Linux command
beautifulsoup 命令
文件
涉及管道、覆盖或删除,执行前请先确认路径和参数。
常用示例
Parse HTML and find all links
python3 -c "from bs4 import BeautifulSoup; import requests; print([a['href'] for a in BeautifulSoup(requests.get('[url]').text, 'html.parser').find_all('a', href=True)])"
Extract text from HTML file
python3 -c "from bs4 import BeautifulSoup; print(BeautifulSoup(open('[file.html]'), 'html.parser').get_text())"
Find elements by CSS class
python3 -c "from bs4 import BeautifulSoup; soup=BeautifulSoup(open('[file.html]'), 'html.parser'); print(soup.find_all(class_='[classname]'))"
Find element by ID
python3 -c "from bs4 import BeautifulSoup; soup=BeautifulSoup(open('[file.html]'), 'html.parser'); print(soup.find(id='[element_id]'))"
Select elements with CSS selector
python3 -c "from bs4 import BeautifulSoup; soup=BeautifulSoup(open('[file.html]'), 'html.parser'); print(soup.select('[div.class > p]'))"
Pretty print parsed HTML
python3 -c "from bs4 import BeautifulSoup; print(BeautifulSoup(open('[file.html]'), 'html.parser').prettify())"
说明
Beautiful Soup is a Python library for parsing HTML and XML documents. While not a command-line tool itself, it is commonly used in Python one-liners and scripts for web scraping, data extraction, and HTML manipulation. The library creates a parse tree from HTML documents, allowing navigation, search, and modification of the tree. It works with multiple parsers and handles malformed markup gracefully, making it ideal for scraping real-world websites. Beautiful Soup provides Pythonic idioms for navigating the parse tree, including iteration, attribute access, and CSS selector support. Combined with requests for HTTP, it forms the foundation of most Python web scraping workflows.
FAQ
What is the beautifulsoup command used for?
Beautiful Soup is a Python library for parsing HTML and XML documents.

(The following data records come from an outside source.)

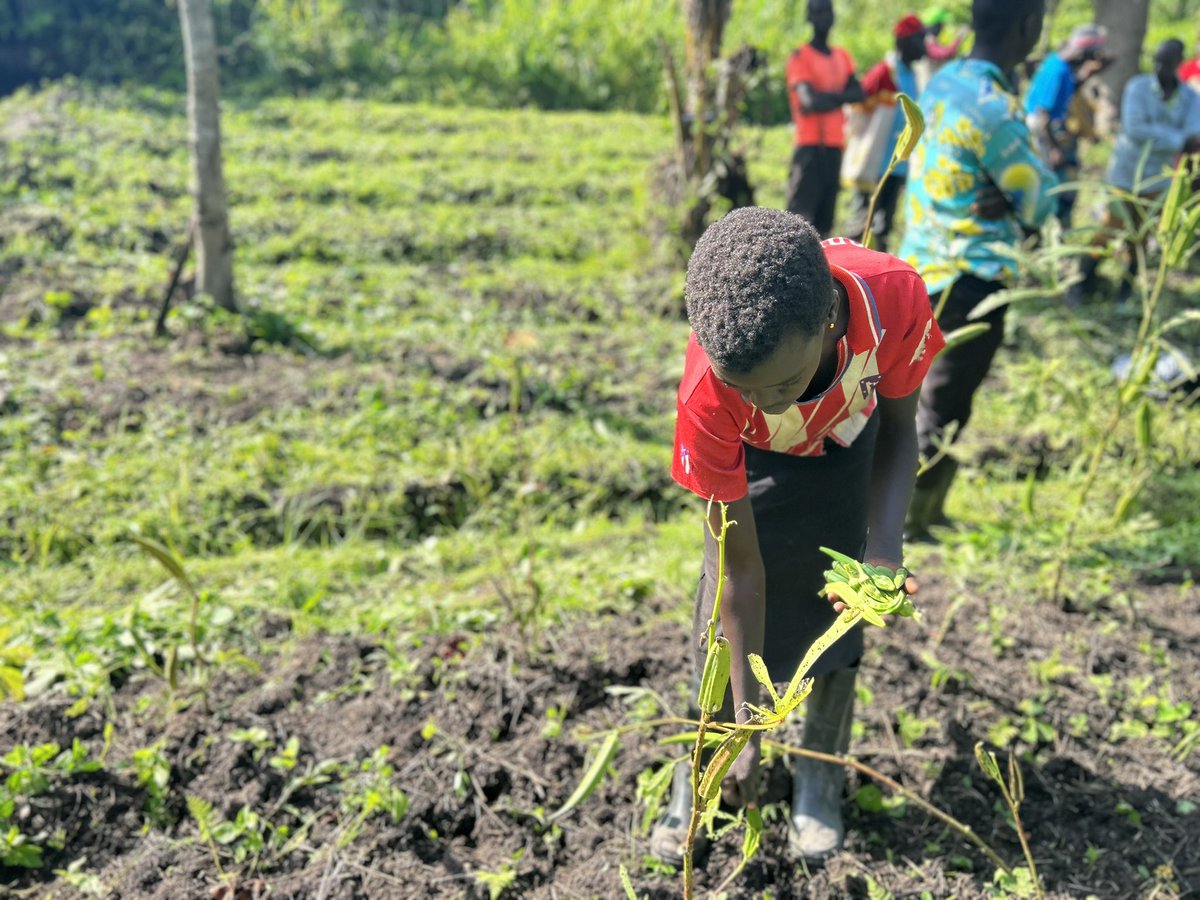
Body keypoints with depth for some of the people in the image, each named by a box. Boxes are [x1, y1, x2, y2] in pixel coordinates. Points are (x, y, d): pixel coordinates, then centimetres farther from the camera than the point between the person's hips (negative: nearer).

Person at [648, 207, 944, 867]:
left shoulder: (894, 298, -41)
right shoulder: (707, 394, -42)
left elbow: (897, 428, -17)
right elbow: (741, 568, -31)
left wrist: (883, 546, -33)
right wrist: (747, 728, -27)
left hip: (850, 450, 2)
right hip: (755, 464, -1)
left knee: (838, 611, 1)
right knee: (728, 622, -3)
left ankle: (819, 783, 21)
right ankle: (695, 783, 18)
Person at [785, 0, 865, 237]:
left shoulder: (842, 57, 17)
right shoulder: (800, 57, -4)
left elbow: (858, 93, 6)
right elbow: (809, 100, -16)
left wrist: (828, 96, -10)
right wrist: (839, 97, 0)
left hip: (835, 145, 7)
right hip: (810, 145, -7)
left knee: (826, 215, 10)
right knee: (800, 215, -14)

While not a command-line tool itself, it is commonly used in Python one-liners and scripts for web scraping, data extraction, and HTML manipulation. The library creates a parse tree from HTML documents, allowing navigation, search, and modification of the tree. It works with multiple parsers and handles malformed markup gracefully, making it ideal for scraping real-world websites. Beautiful Soup provides Pythonic idioms for navigating the parse tree, including iteration, attribute access, and CSS selector support. Combined with requests for HTTP, it forms the foundation of most Python web scraping workflows.
How do I run a basic beautifulsoup example?
Run `python3 -c "from bs4 import BeautifulSoup; import requests; print([a['href'] for a in BeautifulSoup(requests.get('[url]').text, 'html.parser').find_all('a', href=True)])"` in a terminal, then adjust file names, paths, flags, or remote targets for your system.
Where can I find more beautifulsoup examples?
This page includes 6 examples for beautifulsoup, plus related commands for nearby Linux tasks.